##### Extracted information #####

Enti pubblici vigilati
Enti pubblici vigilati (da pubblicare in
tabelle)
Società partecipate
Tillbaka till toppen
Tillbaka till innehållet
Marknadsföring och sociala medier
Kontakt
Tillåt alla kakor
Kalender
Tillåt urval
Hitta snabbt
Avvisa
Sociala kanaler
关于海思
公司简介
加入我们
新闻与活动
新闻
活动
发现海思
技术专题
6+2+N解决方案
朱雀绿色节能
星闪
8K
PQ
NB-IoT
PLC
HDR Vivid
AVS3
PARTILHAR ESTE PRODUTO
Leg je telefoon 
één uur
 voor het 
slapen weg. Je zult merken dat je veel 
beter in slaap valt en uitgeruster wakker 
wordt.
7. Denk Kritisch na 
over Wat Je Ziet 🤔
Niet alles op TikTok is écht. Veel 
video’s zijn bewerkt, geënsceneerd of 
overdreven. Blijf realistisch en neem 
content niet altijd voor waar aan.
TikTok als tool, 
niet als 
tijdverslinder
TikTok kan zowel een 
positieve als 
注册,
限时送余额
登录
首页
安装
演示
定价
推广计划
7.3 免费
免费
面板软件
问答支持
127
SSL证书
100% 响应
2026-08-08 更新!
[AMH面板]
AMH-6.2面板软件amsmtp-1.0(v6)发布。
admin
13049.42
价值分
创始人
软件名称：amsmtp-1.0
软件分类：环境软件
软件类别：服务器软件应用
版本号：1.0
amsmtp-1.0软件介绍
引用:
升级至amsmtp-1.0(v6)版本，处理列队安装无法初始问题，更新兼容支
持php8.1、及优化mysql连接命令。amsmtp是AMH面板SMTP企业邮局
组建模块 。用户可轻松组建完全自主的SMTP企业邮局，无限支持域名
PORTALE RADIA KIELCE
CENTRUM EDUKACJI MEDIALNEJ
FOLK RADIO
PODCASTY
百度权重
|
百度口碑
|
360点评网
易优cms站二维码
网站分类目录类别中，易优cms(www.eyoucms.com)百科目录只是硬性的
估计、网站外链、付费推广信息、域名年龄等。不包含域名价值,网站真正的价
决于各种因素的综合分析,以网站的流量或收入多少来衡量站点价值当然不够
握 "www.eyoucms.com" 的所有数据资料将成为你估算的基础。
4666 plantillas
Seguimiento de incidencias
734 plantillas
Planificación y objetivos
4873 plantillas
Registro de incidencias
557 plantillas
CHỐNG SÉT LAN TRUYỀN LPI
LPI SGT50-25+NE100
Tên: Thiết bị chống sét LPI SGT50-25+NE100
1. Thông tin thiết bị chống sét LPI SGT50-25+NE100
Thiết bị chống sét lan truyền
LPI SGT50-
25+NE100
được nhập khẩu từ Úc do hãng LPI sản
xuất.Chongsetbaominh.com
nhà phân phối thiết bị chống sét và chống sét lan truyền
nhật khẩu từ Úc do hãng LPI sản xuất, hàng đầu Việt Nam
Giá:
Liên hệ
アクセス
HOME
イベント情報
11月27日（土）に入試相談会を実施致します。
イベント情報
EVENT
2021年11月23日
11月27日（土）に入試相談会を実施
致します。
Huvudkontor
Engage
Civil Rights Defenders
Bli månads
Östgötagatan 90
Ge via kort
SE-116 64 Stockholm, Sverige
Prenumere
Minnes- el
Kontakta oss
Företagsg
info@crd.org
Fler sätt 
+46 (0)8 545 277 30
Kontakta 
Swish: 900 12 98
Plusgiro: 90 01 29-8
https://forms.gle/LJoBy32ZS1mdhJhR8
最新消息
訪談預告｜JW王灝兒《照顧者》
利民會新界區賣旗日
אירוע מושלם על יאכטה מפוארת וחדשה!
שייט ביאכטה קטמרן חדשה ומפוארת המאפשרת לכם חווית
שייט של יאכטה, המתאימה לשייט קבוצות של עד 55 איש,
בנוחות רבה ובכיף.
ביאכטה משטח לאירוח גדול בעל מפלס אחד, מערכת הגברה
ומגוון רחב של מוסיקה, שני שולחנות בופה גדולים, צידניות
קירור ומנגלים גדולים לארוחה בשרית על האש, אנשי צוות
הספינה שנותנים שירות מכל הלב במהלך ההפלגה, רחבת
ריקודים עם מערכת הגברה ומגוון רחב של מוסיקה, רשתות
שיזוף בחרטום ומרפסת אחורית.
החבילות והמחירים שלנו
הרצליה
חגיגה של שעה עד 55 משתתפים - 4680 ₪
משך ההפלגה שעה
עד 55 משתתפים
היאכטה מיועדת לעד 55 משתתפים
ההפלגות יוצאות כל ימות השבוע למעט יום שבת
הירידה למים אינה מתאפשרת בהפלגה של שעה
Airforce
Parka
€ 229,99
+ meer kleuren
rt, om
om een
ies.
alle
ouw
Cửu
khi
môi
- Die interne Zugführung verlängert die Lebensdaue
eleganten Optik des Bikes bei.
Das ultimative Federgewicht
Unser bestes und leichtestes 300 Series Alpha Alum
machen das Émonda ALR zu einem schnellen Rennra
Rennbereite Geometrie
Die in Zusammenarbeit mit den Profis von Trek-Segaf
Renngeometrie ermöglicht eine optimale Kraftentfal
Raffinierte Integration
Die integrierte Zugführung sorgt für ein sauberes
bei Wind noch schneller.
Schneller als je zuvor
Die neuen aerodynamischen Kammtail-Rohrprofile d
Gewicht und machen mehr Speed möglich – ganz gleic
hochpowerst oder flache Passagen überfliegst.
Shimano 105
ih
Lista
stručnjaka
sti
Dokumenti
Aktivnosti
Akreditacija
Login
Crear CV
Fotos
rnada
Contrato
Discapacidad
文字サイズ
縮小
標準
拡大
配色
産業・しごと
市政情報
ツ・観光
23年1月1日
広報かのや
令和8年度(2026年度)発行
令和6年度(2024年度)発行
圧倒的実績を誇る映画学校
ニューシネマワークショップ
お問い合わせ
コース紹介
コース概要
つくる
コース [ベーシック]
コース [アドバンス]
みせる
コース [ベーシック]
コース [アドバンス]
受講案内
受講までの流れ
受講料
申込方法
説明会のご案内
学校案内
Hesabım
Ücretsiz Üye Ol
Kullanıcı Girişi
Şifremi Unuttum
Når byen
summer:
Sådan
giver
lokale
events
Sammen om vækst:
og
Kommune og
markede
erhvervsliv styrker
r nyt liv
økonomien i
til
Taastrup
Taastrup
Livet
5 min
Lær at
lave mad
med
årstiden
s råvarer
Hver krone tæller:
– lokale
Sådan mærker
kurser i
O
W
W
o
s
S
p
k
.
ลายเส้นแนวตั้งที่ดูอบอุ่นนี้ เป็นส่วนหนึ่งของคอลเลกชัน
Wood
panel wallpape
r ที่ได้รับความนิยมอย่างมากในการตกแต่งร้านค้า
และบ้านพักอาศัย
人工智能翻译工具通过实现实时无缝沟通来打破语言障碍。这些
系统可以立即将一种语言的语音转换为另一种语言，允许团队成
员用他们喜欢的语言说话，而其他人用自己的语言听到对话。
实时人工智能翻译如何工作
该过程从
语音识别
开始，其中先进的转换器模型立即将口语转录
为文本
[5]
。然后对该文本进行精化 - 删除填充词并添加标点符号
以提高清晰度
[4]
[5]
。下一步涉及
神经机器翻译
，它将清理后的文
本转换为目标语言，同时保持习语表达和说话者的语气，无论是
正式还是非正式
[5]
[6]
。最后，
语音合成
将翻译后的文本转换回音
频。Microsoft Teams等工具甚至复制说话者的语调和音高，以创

#####

● **Assigned task**:
Write out the text of every record above word for word, keeping each line in its original order.

● **Solution to this exercise**:
Enti pubblici vigilati
Enti pubblici vigilati (da pubblicare in
tabelle)
Società partecipate
Tillbaka till toppen
Tillbaka till innehållet
Marknadsföring och sociala medier
Kontakt
Tillåt alla kakor
Kalender
Tillåt urval
Hitta snabbt
Avvisa
Sociala kanaler
关于海思
公司简介
加入我们
新闻与活动
新闻
活动
发现海思
技术专题
6+2+N解决方案
朱雀绿色节能
星闪
8K
PQ
NB-IoT
PLC
HDR Vivid
AVS3
PARTILHAR ESTE PRODUTO
Leg je telefoon 
één uur
 voor het 
slapen weg. Je zult merken dat je veel 
beter in slaap valt en uitgeruster wakker 
wordt.
7. Denk Kritisch na 
over Wat Je Ziet 🤔
Niet alles op TikTok is écht. Veel 
video’s zijn bewerkt, geënsceneerd of 
overdreven. Blijf realistisch en neem 
content niet altijd voor waar aan.
TikTok als tool, 
niet als 
tijdverslinder
TikTok kan zowel een 
positieve als 
注册,
限时送余额
登录
首页
安装
演示
定价
推广计划
7.3 免费
免费
面板软件
问答支持
127
SSL证书
100% 响应
2026-08-08 更新!
[AMH面板]
AMH-6.2面板软件amsmtp-1.0(v6)发布。
admin
13049.42
价值分
创始人
软件名称：amsmtp-1.0
软件分类：环境软件
软件类别：服务器软件应用
版本号：1.0
amsmtp-1.0软件介绍
引用:
升级至amsmtp-1.0(v6)版本，处理列队安装无法初始问题，更新兼容支
持php8.1、及优化mysql连接命令。amsmtp是AMH面板SMTP企业邮局
组建模块 。用户可轻松组建完全自主的SMTP企业邮局，无限支持域名
PORTALE RADIA KIELCE
CENTRUM EDUKACJI MEDIALNEJ
FOLK RADIO
PODCASTY
百度权重
|
百度口碑
|
360点评网
易优cms站二维码
网站分类目录类别中，易优cms(www.eyoucms.com)百科目录只是硬性的
估计、网站外链、付费推广信息、域名年龄等。不包含域名价值,网站真正的价
决于各种因素的综合分析,以网站的流量或收入多少来衡量站点价值当然不够
握 "www.eyoucms.com" 的所有数据资料将成为你估算的基础。
4666 plantillas
Seguimiento de incidencias
734 plantillas
Planificación y objetivos
4873 plantillas
Registro de incidencias
557 plantillas
CHỐNG SÉT LAN TRUYỀN LPI
LPI SGT50-25+NE100
Tên: Thiết bị chống sét LPI SGT50-25+NE100
1. Thông tin thiết bị chống sét LPI SGT50-25+NE100
Thiết bị chống sét lan truyền
LPI SGT50-
25+NE100
được nhập khẩu từ Úc do hãng LPI sản
xuất.Chongsetbaominh.com
nhà phân phối thiết bị chống sét và chống sét lan truyền
nhật khẩu từ Úc do hãng LPI sản xuất, hàng đầu Việt Nam
Giá:
Liên hệ
アクセス
HOME
イベント情報
11月27日（土）に入試相談会を実施致します。
イベント情報
EVENT
2021年11月23日
11月27日（土）に入試相談会を実施
致します。
Huvudkontor
Engage
Civil Rights Defenders
Bli månads
Östgötagatan 90
Ge via kort
SE-116 64 Stockholm, Sverige
Prenumere
Minnes- el
Kontakta oss
Företagsg
info@crd.org
Fler sätt 
+46 (0)8 545 277 30
Kontakta 
Swish: 900 12 98
Plusgiro: 90 01 29-8
https://forms.gle/LJoBy32ZS1mdhJhR8
最新消息
訪談預告｜JW王灝兒《照顧者》
利民會新界區賣旗日
אירוע מושלם על יאכטה מפוארת וחדשה!
שייט ביאכטה קטמרן חדשה ומפוארת המאפשרת לכם חווית
שייט של יאכטה, המתאימה לשייט קבוצות של עד 55 איש,
בנוחות רבה ובכיף.
ביאכטה משטח לאירוח גדול בעל מפלס אחד, מערכת הגברה
ומגוון רחב של מוסיקה, שני שולחנות בופה גדולים, צידניות
קירור ומנגלים גדולים לארוחה בשרית על האש, אנשי צוות
הספינה שנותנים שירות מכל הלב במהלך ההפלגה, רחבת
ריקודים עם מערכת הגברה ומגוון רחב של מוסיקה, רשתות
שיזוף בחרטום ומרפסת אחורית.
החבילות והמחירים שלנו
הרצליה
חגיגה של שעה עד 55 משתתפים - 4680 ₪
משך ההפלגה שעה
עד 55 משתתפים
היאכטה מיועדת לעד 55 משתתפים
ההפלגות יוצאות כל ימות השבוע למעט יום שבת
הירידה למים אינה מתאפשרת בהפלגה של שעה
Airforce
Parka
€ 229,99
+ meer kleuren
rt, om
om een
ies.
alle
ouw
Cửu
khi
môi
- Die interne Zugführung verlängert die Lebensdaue
eleganten Optik des Bikes bei.
Das ultimative Federgewicht
Unser bestes und leichtestes 300 Series Alpha Alum
machen das Émonda ALR zu einem schnellen Rennra
Rennbereite Geometrie
Die in Zusammenarbeit mit den Profis von Trek-Segaf
Renngeometrie ermöglicht eine optimale Kraftentfal
Raffinierte Integration
Die integrierte Zugführung sorgt für ein sauberes
bei Wind noch schneller.
Schneller als je zuvor
Die neuen aerodynamischen Kammtail-Rohrprofile d
Gewicht und machen mehr Speed möglich – ganz gleic
hochpowerst oder flache Passagen überfliegst.
Shimano 105
ih
Lista
stručnjaka
sti
Dokumenti
Aktivnosti
Akreditacija
Login
Crear CV
Fotos
rnada
Contrato
Discapacidad
文字サイズ
縮小
標準
拡大
配色
産業・しごと
市政情報
ツ・観光
23年1月1日
広報かのや
令和8年度(2026年度)発行
令和6年度(2024年度)発行
圧倒的実績を誇る映画学校
ニューシネマワークショップ
お問い合わせ
コース紹介
コース概要
つくる
コース [ベーシック]
コース [アドバンス]
みせる
コース [ベーシック]
コース [アドバンス]
受講案内
受講までの流れ
受講料
申込方法
説明会のご案内
学校案内
Hesabım
Ücretsiz Üye Ol
Kullanıcı Girişi
Şifremi Unuttum
Når byen
summer:
Sådan
giver
lokale
events
Sammen om vækst:
og
Kommune og
markede
erhvervsliv styrker
r nyt liv
økonomien i
til
Taastrup
Taastrup
Livet
5 min
Lær at
lave mad
med
årstiden
s råvarer
Hver krone tæller:
– lokale
Sådan mærker
kurser i
O
W
W
o
s
S
p
k
.
ลายเส้นแนวตั้งที่ดูอบอุ่นนี้ เป็นส่วนหนึ่งของคอลเลกชัน
Wood
panel wallpape
r ที่ได้รับความนิยมอย่างมากในการตกแต่งร้านค้า
และบ้านพักอาศัย
人工智能翻译工具通过实现实时无缝沟通来打破语言障碍。这些
系统可以立即将一种语言的语音转换为另一种语言，允许团队成
员用他们喜欢的语言说话，而其他人用自己的语言听到对话。
实时人工智能翻译如何工作
该过程从
语音识别
开始，其中先进的转换器模型立即将口语转录
为文本
[5]
。然后对该文本进行精化 - 删除填充词并添加标点符号
以提高清晰度
[4]
[5]
。下一步涉及
神经机器翻译
，它将清理后的文
本转换为目标语言，同时保持习语表达和说话者的语气，无论是
正式还是非正式
[5]
[6]
。最后，
语音合成
将翻译后的文本转换回音
频。Microsoft Teams等工具甚至复制说话者的语调和音高，以创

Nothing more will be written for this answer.